Our Navarra project is all about family and vines – handed down through the generations and a love story between Corella and San Sebastien – the past generation. I love to say that the people I work with are like living vines – many generations have lived in these soils. In present day, Maria Cruz Garcia and her husband Carlos Aliaga run the viticulture and vinification at this independent 80-hectare farm in the Ribera Baja (since 1999). There is a lot of pride here in working “the old way,” meaning low sulphites and indigenous yeasts.
Here we have a desert climate, the lowest rainfall in Spain and a wind called “Le Cierzo,” keeping the vines free of fungus and mildew. The biggest threat is that from the butterfly, for which they employ the highly eco-friendly technique of ‘sexual confusion’ (as in many of our wines).
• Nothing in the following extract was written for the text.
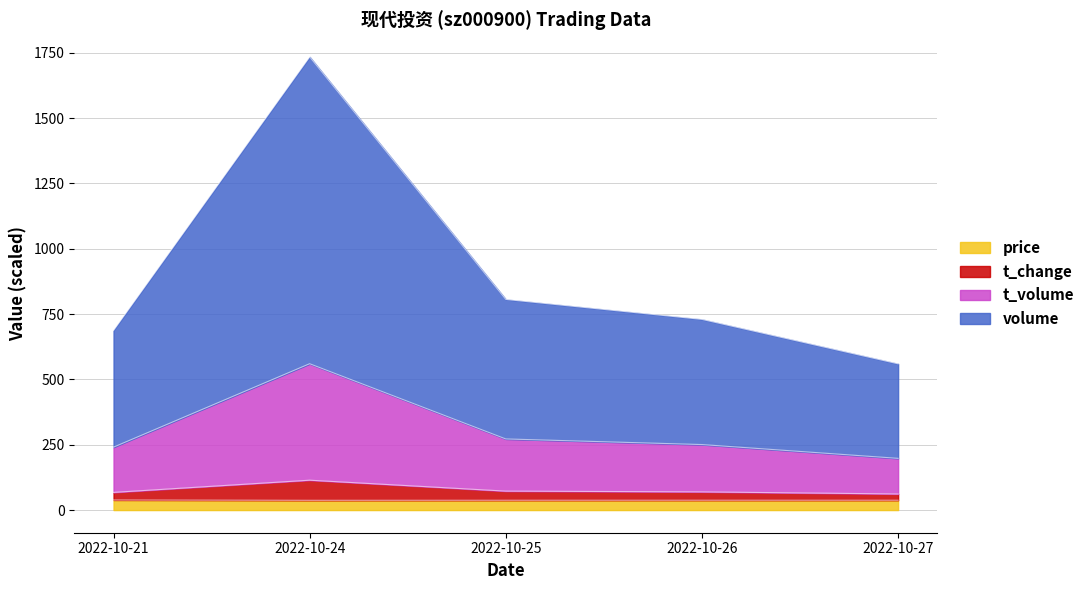

At which category is the sum across all series the highest?

2022-10-24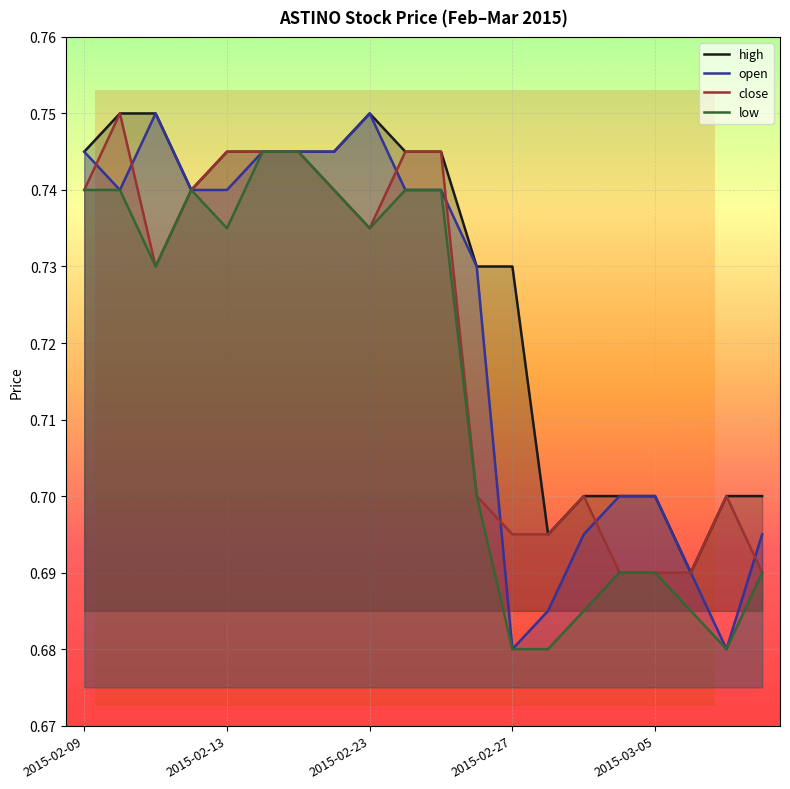

In open, how many points are higher than both neighbors (excluding endpoints)?

2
Ribera Baja, at the southern tip of Navarra, is a river plain, essentially the basin of the Ebro. We are between Aragon and La Rioja. Here there is more Tempranillo grown than Garnacha, which is more prevalent in the north.
I (Mary) met these lovely Spaniards in Paris at a wine fair a couple of years ago. After exploring a hundred wines from Spain and feeling lost and uninspired, I magically stumbled upon these hyper terroir-driven and real wines that finally felt like human hands were involved in the rendering of such haunting and elegant juice.